On Saturday, the day of my scheduled bachelorette party, I moseyed on down to Hernando's Hideaway to meet my SILTBies* for a fine mexican meal. I was considerably over-dressed for the occasion, as I've been suffering a reaction to anticipated Nova Scotia culture shock. In other words, I was in full "hoochie mama" mode, as Pixie terms it. Dinner was a co-ed affair and very funny. Then Stacy, Pixie & I piled into a cab, leaving my poor mono-afflicted maid of honour home to rest.

I know how pathetic I am. I know that I should be able to find another club as good as the Savage Garden. But that discovery lies in the future, and we bowed to the inevitable. 2 beers a piece and we started talking about the attractiveness of our brothers. Jesse sat down with us & was charmingly bothered by our undiluted femaley attractiveness. "At some point, I had a crush on all three of you!" I don't believe it about myself, really, but it was still a nice thing to say.

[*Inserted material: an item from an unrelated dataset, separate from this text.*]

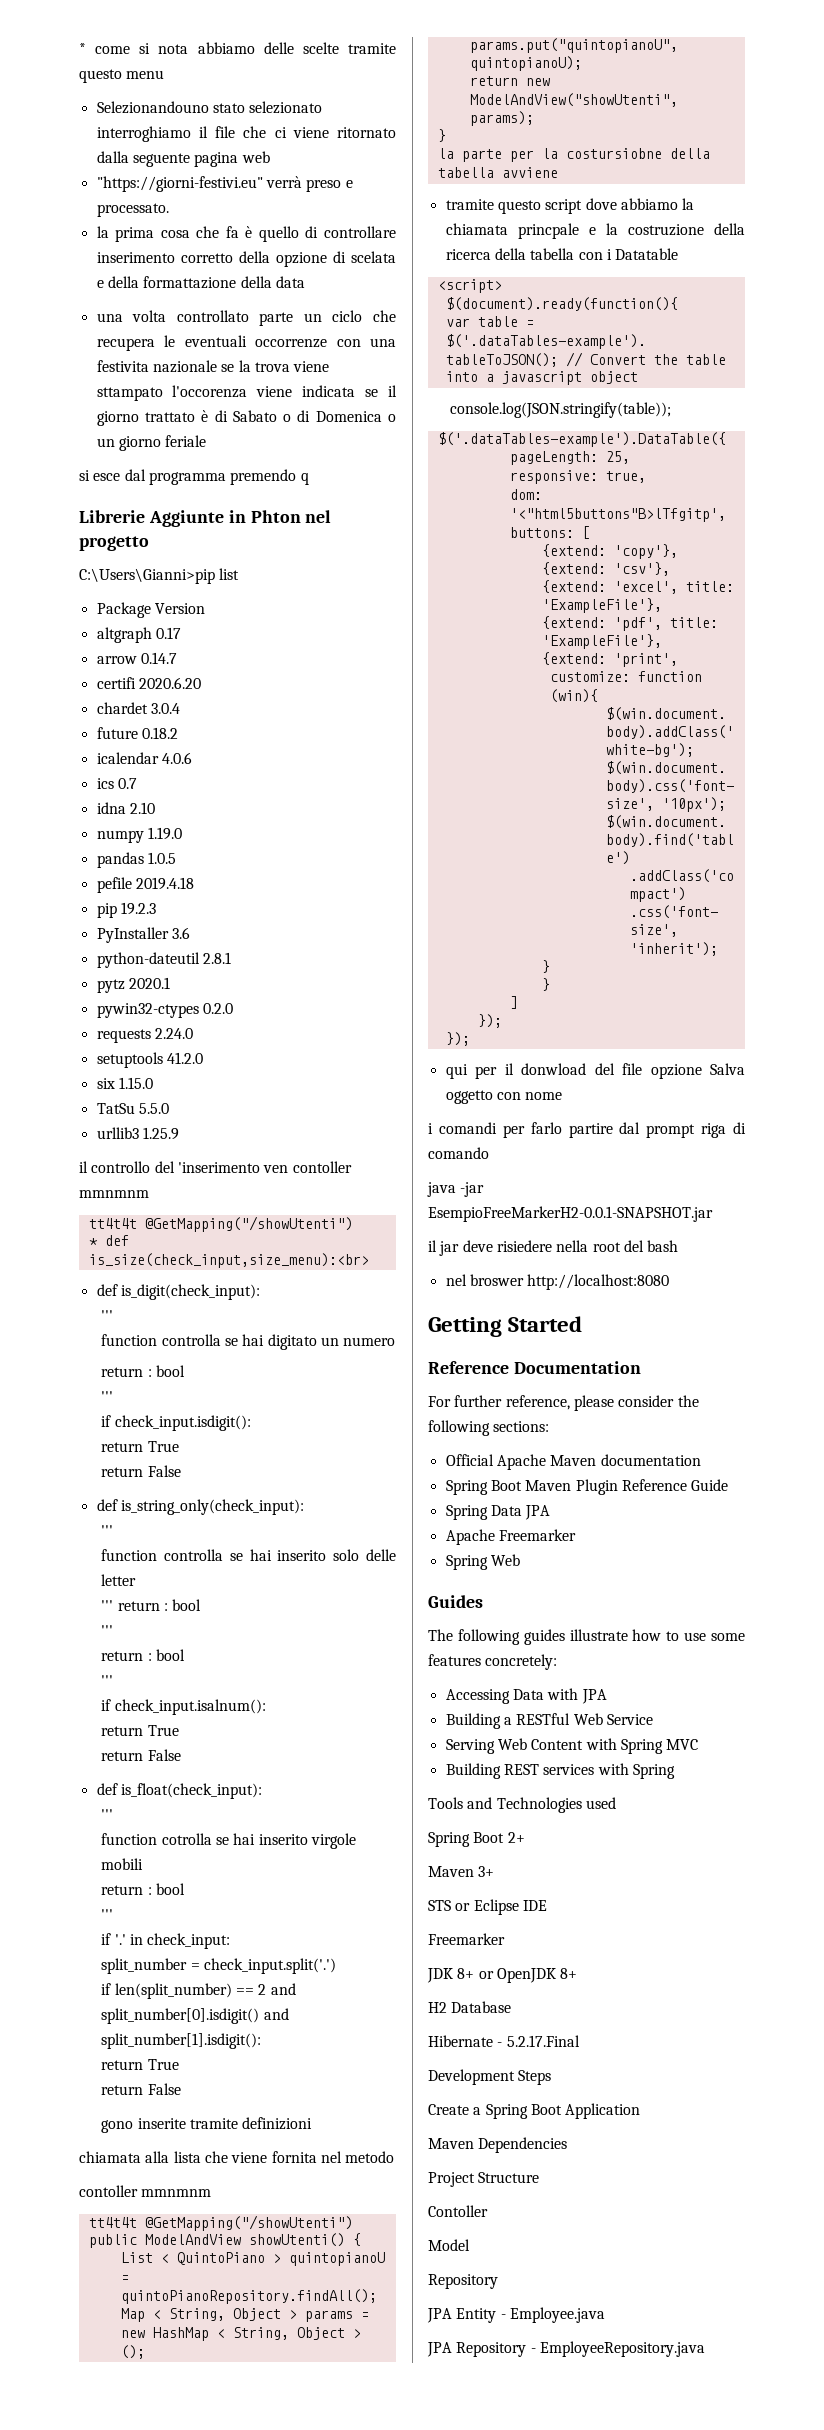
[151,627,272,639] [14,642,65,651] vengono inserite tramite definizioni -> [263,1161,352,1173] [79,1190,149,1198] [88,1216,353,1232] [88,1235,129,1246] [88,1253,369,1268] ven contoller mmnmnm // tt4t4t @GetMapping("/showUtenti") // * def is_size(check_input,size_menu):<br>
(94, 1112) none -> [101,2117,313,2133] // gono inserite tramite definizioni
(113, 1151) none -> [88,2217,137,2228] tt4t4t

More boys showed up. I drank enough to reach the "obnoxiously frank" stage of intoxication, telling Dirk in no uncertain terms what I thought of the girl he's been chasing for years. At some point, we decided to go to the peelers. Not a male strip club - beefcake, how boring. No, we'd be edgy young girls & get a lap dance at the most famous strip club in Toronto: The Brass Rail.

What a bad idea.

I've never been in a strip club before. It was fun for about 30 seconds. Then I started getting depressed. The girls were zombie-vacant & their fake breasts jutted out of their chests like horrible experiments performed by sadistic doctors. The men were beyond flip description. The faces of my friends looked strained, as if we were having fun at gunpoint. After about 20 minutes trying to catch someone's eye, I finally flagged down the first girl that passed by. Holding a 20, I politely asked for a lap dance. "I don't do girls or couples," she said in a quiet Australian voice. "No offense."

It was at this point that my depression became something a little more active.

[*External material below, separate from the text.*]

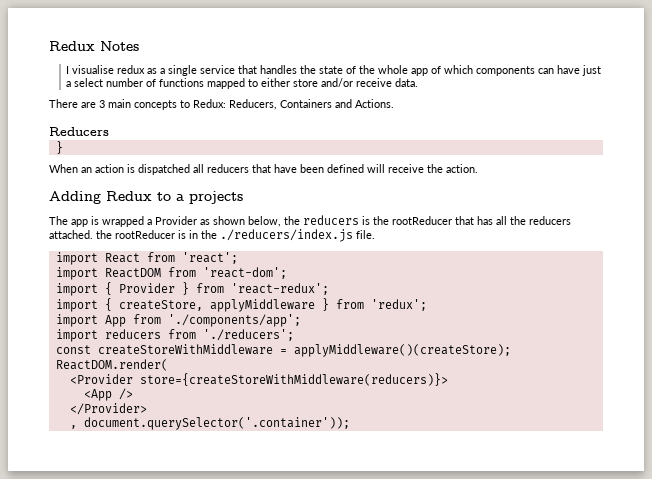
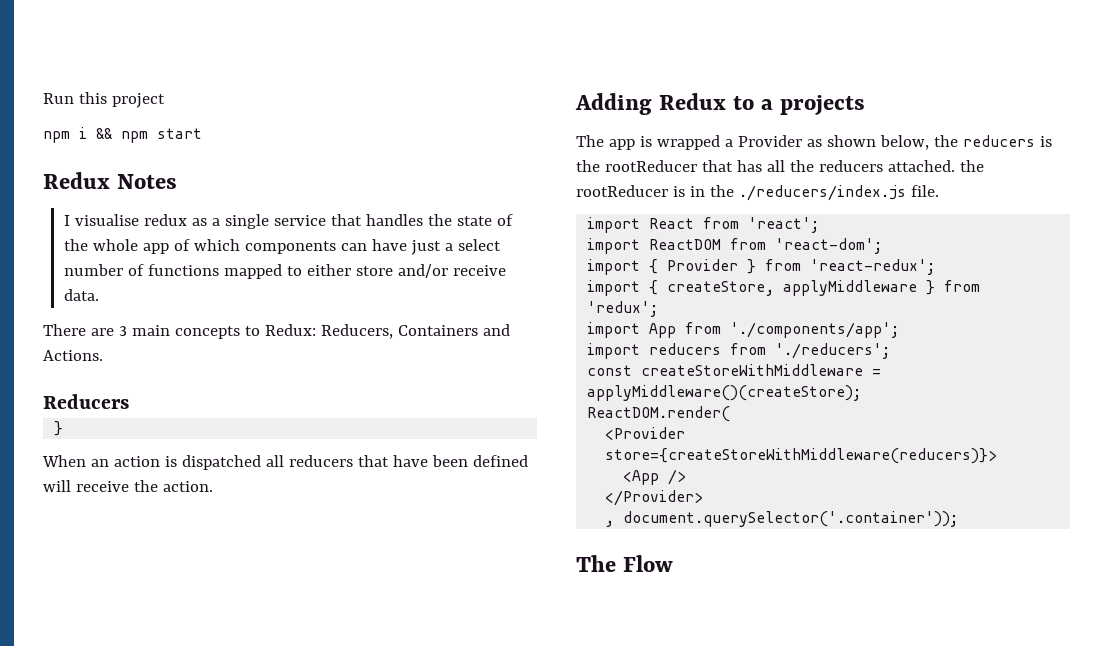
(49, 46) none -> [43,92,165,108] [43,127,202,143] Run this project // npm i && npm start //
(350, 423) none -> [576,555,674,572] // The Flow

I've been insulted by lots of people. I'd venture to say that I've been insulted by some of the best. But I will not be insulted by a stripper who prefers grimy old men to someone as pretty as she. "We're leaving," I ordered the table. And leave we did.

Outside the club we shuffled from foot to foot, unwilling to part on such a note. I found myself compulsively licking my teeth, as if I was about to take a chunk out of someone. My way of compromise, I spat on the steps and we disappeared into the night.